US highlights Vietnam’s rights abuses

Vietnamese police nd their proxies are accused of arbitrary arrest and systematic abuse of detainees. File photo courtesy AFP.

The United States has painted a grim picture of human rights in Vietnam, highlighting the authorities’ use of arbitrary arrest, police violence and denial of fair trials.

In its annual human rights report, the State Department noted that the National Assembly had delayed the implementation of several new laws – including a new penal code, criminal procedure and law on custody and temporary detention.

It said that 94 political prisoners were serving prison sentences, or being held in detention, at the end of 2016, and that 12 activists had been sentenced during the year for peacefully exercising internationally recognised human rights.

By contrast, only two activists had been sentenced the previous year. Observers have noted that the period of relative restraint coincided with the latter stage of negotiations for the Trans-Pacific Partnership, when Vietnam was under pressure from the US to improve its record.

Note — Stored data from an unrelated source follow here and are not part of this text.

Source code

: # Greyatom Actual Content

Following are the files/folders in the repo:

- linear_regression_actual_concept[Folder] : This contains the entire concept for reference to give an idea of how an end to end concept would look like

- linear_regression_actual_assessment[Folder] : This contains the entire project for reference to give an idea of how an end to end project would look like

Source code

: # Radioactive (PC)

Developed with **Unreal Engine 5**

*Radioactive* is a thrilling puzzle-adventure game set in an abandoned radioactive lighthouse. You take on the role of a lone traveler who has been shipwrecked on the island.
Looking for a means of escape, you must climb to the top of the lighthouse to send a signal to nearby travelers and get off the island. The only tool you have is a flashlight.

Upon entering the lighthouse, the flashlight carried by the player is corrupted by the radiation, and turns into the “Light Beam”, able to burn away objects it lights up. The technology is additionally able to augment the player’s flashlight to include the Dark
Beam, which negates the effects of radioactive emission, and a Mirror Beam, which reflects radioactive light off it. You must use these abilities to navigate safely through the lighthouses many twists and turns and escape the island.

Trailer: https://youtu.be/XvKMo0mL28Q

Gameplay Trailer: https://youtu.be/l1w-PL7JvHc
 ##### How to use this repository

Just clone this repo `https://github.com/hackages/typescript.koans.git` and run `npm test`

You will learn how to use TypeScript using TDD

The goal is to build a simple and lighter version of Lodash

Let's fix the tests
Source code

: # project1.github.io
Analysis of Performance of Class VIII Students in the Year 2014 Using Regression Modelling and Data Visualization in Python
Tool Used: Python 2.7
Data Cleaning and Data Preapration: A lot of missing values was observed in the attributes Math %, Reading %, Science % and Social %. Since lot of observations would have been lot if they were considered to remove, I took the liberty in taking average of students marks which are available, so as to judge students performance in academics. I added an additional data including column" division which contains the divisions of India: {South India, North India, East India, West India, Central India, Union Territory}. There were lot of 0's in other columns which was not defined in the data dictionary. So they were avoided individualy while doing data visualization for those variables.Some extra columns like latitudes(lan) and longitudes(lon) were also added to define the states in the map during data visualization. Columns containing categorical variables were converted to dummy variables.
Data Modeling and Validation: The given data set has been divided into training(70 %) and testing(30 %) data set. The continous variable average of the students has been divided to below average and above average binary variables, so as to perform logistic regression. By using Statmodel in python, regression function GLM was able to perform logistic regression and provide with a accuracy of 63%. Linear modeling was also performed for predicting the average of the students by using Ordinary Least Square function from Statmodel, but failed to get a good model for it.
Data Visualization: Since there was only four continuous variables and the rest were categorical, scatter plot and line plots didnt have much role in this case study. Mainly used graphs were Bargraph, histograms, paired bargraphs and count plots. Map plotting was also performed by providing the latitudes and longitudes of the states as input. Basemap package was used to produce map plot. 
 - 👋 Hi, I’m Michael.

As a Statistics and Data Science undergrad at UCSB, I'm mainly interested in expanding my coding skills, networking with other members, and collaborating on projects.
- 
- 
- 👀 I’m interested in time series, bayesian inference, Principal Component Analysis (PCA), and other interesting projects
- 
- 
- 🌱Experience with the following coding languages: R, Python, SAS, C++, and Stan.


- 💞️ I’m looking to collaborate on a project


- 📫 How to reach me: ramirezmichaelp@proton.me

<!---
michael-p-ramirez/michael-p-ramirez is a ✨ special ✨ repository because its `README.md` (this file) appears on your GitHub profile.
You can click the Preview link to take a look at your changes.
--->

“The most significant human rights problems in the country were severe government restrictions of citizens’ political rights, particularly their right to change their government through free and fair elections; limits on citizens’ civil liberties, including freedom of assembly, association, and expression; and inadequate protection of citizens’ due process rights, including protection against arbitrary detention,” said the report.

The United States raised concern about the suppression of rights and freedoms during visits last year by President Obama and the then Secretary of State, John Kerry.

However, analysts noted that Washington no longer appeared to be linking progress in human rights to improved economic and strategic ties between the two countries.

President Obama’s decision in May to lift what remained of the arms embargo on Vietnam made clear where US priorities now lay.

President Trump’s subsequent scrapping of the TPP, which had required the acceptance of free trade unions in Vietnam, has further eroded US leverage on human rights.

The new administration’s apparent lack of interest in the promotion of rights and democratic freedoms overseas means that the Vietnamese authorities are unlikely to feel undue pressure from the State Department’s latest catalogue of its abuses.